*Selected excerpt:*
· · · · · · ·

Parkour branding and misogyny


I’ve never seen the need for parkour brands. You want something cool on your t-shirt? Get a sharpie and draw it on there. And then get back to training. One of the attractions of parkour for me has always been that we don’t need kit; we don’t need to spend money. Right off the bat, parkour is more accessible to those in financially precarious situations, and less likely to be rampantly repackaged [1], like skateboarding and surfing have been (look into the calculated erasure of women skaters and surfers, if you’re interested.[2] ) In this way, parkour is potentially a site of resistance to the market and to late capitalism. This has always been its strength.

But, as it always does, the market has proven that all means of resistance can and will be recuperated, packaged and resold back to us. And so parkour brands are born: Etre Fort, Skochypstiks, Farang, Storror, Take Flight (hahah!), Novel Ways, Wefew, Air Wipp, and so on and so forth, all sell us products we don’t need. I am, of course, a grumpy leftie, and while it irks me a bit, but I don’t begrudge people founding these brands or people buying their products. Unless…

Unless those brands warp and abuse the principles that make parkour what it is. We’ve seen it before with Tempest and their ‘test footage’ for KFC, or with Red Bull and Betfreds sponsoring parkour/ freerunning competitions. And we see it again and again in parkour brands themselves using tired misogynist tropes in their videos, ad campaigns and social media. If parkour brands exist, we must hold them to a higher standard.

Now, I’m focussing here on sexism in parkour branding, and while it’s not as awful as in some other fields, I’d argue that’s simply because the field is smaller. For just two examples:

These are, admittedly quite old, but by no means the only ones. These are the starkest examples of objectification. Looking through just about any parkour brand’s lookbook or summer collection album on Facebook and you’ll find subtler examples- men climbing and jumping, while women pout listlessly into the middle distance [3].

The point is, these images are textbook cases of objectification- the women in are static, inert, powerless. Their faces are not shown, or dismembered, literally cut off by the framing. They are presented as passive sex objects for the (male) gaze. “The common thread running through all forms of sexual objectification is being treated as a body (or collection of body parts) valued predominantly for its use to (or consumption by) others.[4]”

· · · · · · ·

*Description of the task:* Reproduce word for word the passage of the piece on parkour branding starting with "Unless those brands" and going on through "a higher standard.".

*Data segment:*
· · · · · · ·

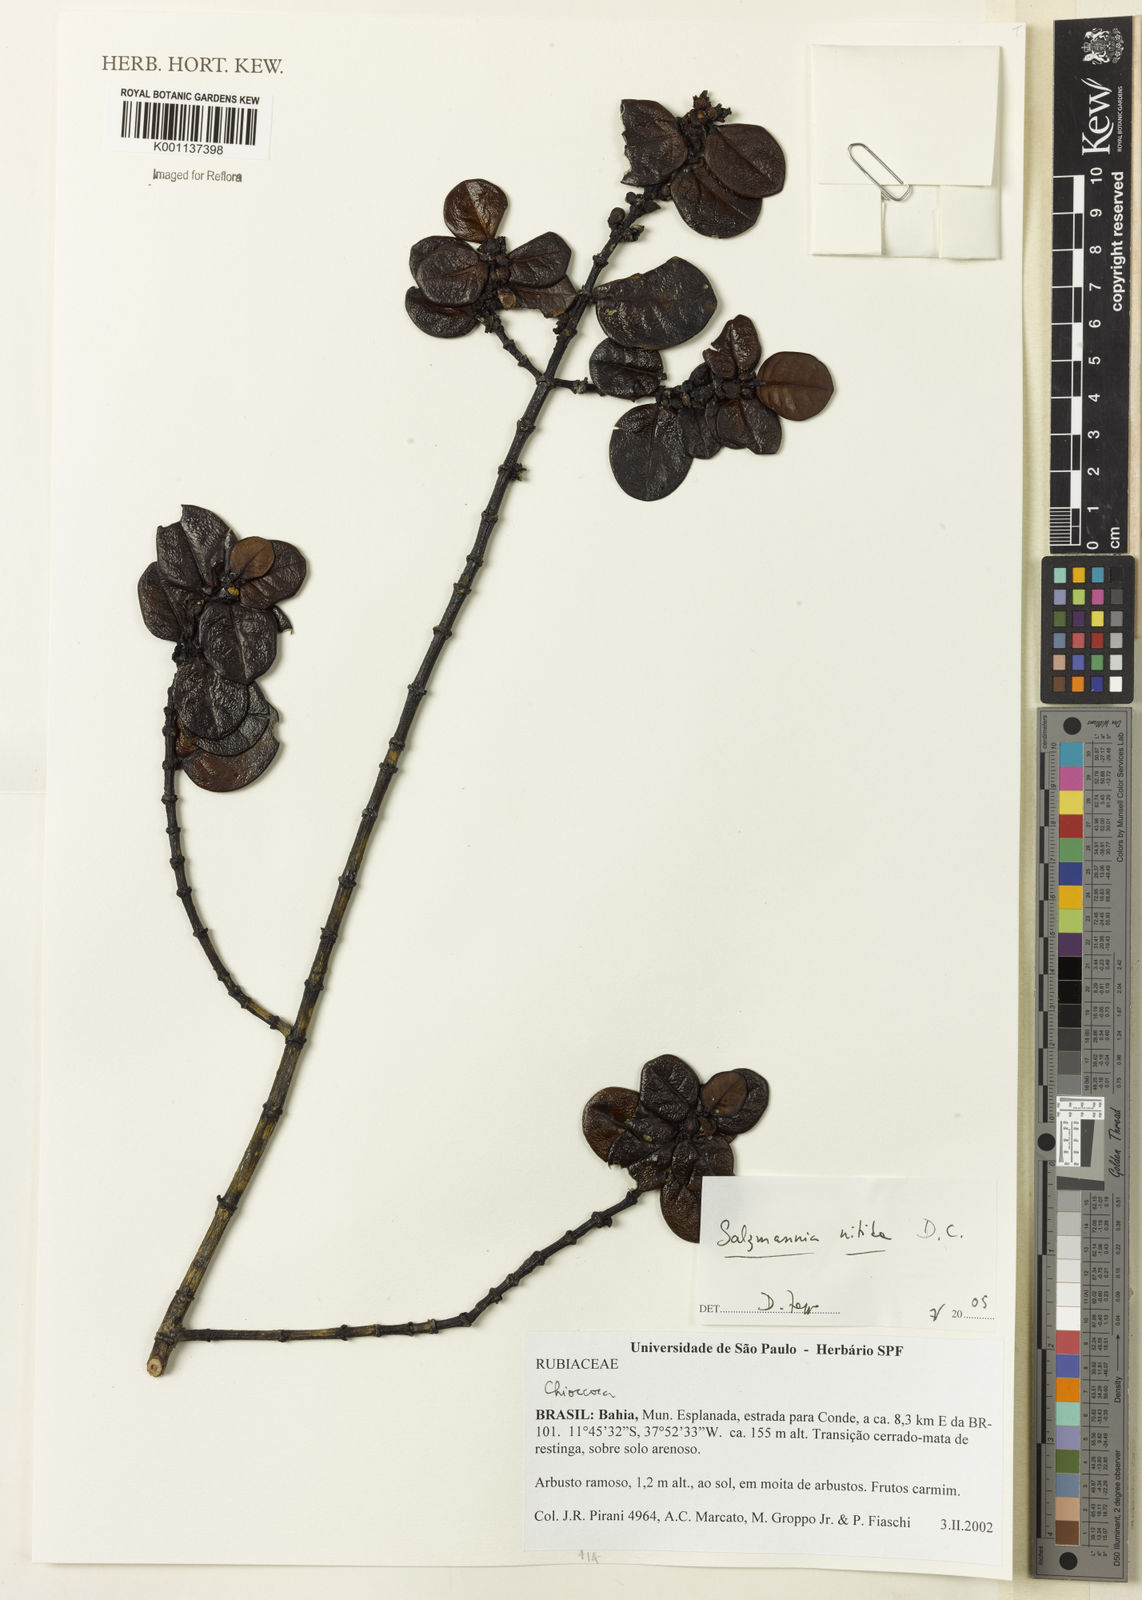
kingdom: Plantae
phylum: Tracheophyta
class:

· · · · · · ·

*Reply:*
Unless those brands warp and abuse the principles that make parkour what it is. We’ve seen it before with Tempest and their ‘test footage’ for KFC, or with Red Bull and Betfreds sponsoring parkour/ freerunning competitions. And we see it again and again in parkour brands themselves using tired misogynist tropes in their videos, ad campaigns and social media. If parkour brands exist, we must hold them to a higher standard.